1. They didn’t forget your birthday
One thing I’ve always prided myself on is keeping in touch with friends, even when we find ourselves in different places. I love sending and receiving snail mail and have reminders in my phone to choose and mail cards for friends’ birthdays the following month. However, during particularly stressful parenting times, I do find myself falling behind.
When this happens, I feel awful, but there are days when getting a baby or toddler in and out of the car for just one more tiny errand feels impossible. The perfect card may sit on my counter for days (or weeks…) just waiting for a stamp. But I’m likely thinking about it (and my friend) every day as I feel it staring me down from across the room.
2. They still want to be invited … even though they may have to say no
One of the things I miss most from my pre-parenthood days is the ability to make plans on a whim, or even at all. Most days, I would love to grab dinner after a meeting runs late, but sometimes, it’s just not possible. I may have to literally sprint to the daycare to pick up my daughter before I start getting charged overtime (who knew this was a thing?) or have to cancel at the last minute when my daughter is suddenly banished from daycare for having the dreaded pink eye again.
While I know it’s tiring for friends to hear, “No,” it’s not fun to feel like I’m saying it and missing out constantly, either. But, for me personally, what’s even worse is when friends simply stop asking me to be part of their plans.
3. They want to talk about more than just their kid, but you may need to take the lead
My daughter takes up a lot of my head space, but that doesn’t mean I don’t care about other things. In between remembering to pack lunch and wondering how it’s already bath night again, I have a million other interests.
I still want to swap recommendations for binge-worthy shows, hear stories about new jobs, and talk about everything happening in our world.
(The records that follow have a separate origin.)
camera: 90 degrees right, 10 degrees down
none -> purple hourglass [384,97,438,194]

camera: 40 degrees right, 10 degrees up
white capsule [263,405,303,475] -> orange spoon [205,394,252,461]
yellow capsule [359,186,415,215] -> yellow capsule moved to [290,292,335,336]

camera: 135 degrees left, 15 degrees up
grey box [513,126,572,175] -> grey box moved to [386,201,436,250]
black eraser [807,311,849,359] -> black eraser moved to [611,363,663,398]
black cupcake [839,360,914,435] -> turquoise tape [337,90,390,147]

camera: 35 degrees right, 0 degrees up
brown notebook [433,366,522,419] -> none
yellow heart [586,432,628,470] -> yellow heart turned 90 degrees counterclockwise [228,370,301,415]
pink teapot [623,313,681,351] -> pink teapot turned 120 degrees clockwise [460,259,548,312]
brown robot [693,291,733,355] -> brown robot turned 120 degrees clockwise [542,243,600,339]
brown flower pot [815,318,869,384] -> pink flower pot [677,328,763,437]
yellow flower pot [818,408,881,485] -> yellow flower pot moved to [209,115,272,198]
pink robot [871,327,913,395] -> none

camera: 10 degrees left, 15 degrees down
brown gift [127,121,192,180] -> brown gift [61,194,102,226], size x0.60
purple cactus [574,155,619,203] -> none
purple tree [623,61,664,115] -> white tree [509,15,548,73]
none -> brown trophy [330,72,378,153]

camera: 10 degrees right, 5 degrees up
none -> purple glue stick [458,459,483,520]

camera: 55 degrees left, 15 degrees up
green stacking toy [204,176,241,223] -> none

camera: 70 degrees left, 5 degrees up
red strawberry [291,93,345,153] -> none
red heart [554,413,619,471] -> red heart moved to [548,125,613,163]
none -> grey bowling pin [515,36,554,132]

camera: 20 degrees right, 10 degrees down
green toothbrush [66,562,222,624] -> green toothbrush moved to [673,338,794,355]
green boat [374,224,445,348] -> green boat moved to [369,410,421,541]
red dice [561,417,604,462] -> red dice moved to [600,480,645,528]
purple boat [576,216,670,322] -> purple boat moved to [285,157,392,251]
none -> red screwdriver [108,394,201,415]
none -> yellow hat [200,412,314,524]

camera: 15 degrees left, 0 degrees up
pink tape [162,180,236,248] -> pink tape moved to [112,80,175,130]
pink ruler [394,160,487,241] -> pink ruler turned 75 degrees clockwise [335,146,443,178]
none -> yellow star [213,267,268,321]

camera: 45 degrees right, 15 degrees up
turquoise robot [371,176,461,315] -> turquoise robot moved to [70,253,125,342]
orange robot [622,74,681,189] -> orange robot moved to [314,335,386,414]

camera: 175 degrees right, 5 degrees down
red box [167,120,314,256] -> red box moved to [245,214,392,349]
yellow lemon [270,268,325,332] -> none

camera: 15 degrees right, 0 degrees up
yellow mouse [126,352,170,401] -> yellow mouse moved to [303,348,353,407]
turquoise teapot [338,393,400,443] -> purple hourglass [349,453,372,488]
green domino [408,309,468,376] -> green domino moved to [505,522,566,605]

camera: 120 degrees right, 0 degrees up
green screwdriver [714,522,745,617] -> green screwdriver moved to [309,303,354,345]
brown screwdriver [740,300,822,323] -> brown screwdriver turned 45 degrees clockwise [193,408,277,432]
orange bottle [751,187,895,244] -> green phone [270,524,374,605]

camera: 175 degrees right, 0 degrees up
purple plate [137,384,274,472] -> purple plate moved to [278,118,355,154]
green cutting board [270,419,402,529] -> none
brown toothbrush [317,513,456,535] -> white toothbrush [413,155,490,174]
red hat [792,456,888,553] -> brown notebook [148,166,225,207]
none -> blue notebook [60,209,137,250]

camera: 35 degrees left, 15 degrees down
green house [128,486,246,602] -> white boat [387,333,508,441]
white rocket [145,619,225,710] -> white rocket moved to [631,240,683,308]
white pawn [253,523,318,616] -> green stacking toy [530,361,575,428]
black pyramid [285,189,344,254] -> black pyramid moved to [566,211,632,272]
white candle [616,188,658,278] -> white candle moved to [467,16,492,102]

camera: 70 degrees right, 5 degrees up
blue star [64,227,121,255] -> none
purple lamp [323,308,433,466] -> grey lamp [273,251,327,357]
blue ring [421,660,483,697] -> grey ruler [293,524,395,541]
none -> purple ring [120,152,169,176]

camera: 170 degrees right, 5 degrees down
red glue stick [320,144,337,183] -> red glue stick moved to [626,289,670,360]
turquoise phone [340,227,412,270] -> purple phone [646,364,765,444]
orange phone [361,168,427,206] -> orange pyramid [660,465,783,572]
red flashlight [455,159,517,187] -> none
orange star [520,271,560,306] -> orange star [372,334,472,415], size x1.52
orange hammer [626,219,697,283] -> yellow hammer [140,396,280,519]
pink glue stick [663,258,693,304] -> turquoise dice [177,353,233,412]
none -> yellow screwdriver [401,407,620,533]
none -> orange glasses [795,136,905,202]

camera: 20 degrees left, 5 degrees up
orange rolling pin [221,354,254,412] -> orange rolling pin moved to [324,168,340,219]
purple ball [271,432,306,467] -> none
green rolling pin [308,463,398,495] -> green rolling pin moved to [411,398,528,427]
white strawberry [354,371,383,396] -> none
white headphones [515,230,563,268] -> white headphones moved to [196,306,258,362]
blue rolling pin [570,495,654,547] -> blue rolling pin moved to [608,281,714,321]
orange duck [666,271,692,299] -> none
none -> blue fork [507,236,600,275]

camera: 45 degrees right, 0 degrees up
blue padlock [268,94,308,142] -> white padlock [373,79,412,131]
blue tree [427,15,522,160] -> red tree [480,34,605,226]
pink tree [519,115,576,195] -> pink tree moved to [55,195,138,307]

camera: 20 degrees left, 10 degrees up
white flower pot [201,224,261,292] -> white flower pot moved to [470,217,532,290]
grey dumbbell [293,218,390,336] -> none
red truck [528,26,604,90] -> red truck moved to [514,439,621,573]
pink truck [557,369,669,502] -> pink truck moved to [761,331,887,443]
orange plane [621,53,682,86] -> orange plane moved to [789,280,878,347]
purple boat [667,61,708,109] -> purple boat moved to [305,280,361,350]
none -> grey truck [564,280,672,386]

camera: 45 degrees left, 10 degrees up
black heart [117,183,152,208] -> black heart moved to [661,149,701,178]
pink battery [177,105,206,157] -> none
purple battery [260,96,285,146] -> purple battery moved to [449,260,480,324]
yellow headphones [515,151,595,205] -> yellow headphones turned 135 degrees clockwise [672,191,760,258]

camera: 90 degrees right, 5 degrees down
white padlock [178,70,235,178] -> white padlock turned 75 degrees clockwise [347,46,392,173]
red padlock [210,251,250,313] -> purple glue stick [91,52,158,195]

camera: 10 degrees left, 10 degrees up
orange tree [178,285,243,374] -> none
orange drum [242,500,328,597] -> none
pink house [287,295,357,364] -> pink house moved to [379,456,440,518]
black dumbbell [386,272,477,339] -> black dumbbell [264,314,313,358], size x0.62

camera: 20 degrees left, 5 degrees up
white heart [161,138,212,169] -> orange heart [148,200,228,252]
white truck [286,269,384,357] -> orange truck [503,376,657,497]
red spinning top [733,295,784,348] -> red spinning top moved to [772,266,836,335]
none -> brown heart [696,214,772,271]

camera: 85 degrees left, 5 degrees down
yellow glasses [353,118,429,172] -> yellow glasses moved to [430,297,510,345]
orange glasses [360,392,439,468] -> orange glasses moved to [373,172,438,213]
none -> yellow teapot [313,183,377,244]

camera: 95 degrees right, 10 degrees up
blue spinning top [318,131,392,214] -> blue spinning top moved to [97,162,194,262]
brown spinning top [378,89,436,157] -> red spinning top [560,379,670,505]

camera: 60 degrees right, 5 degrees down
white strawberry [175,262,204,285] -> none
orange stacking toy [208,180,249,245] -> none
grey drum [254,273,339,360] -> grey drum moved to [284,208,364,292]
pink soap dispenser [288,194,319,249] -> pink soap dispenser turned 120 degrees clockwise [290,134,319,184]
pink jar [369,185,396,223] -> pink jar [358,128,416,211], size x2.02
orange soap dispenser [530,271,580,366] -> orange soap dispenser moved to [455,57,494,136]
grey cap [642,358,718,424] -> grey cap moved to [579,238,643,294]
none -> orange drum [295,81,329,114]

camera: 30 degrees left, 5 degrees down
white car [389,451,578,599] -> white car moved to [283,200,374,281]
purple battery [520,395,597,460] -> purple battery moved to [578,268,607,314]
Sometimes, though, I am so wrapped up in (read: overwhelmed by) the world of potty training and ABCs, that I have trouble answering the question, “What’s new?” and need my friends to guide our conversations to other topics.
4. It’s important for you to spend time with their kid
Some of my daughter’s favorite people are her “aunts.” She’s excited when they visit, knows them by name, and will randomly remind me of fun facts about them, like, “Mommy, did you know that Aunt Sisi has cows?!” (She lives on a ranch.)
Seeing relationships blossom between my daughter and my closest friends is rewarding in a way that I can’t really explain. She sees the important role healthy friendships play in our lives, and they get to see why this little person has me wrapped around her finger.
5. They’re still the same person … just a slightly different version
I sometimes grapple with knowing who I am now that I’m a parent. I have added responsibilities, but still love to travel, wish I had more time to read, and eat way too much ice cream. So, in the end, very little about me as a person has changed, and my friends have helped remind me of that by sticking by me as I started this new chapter of my life.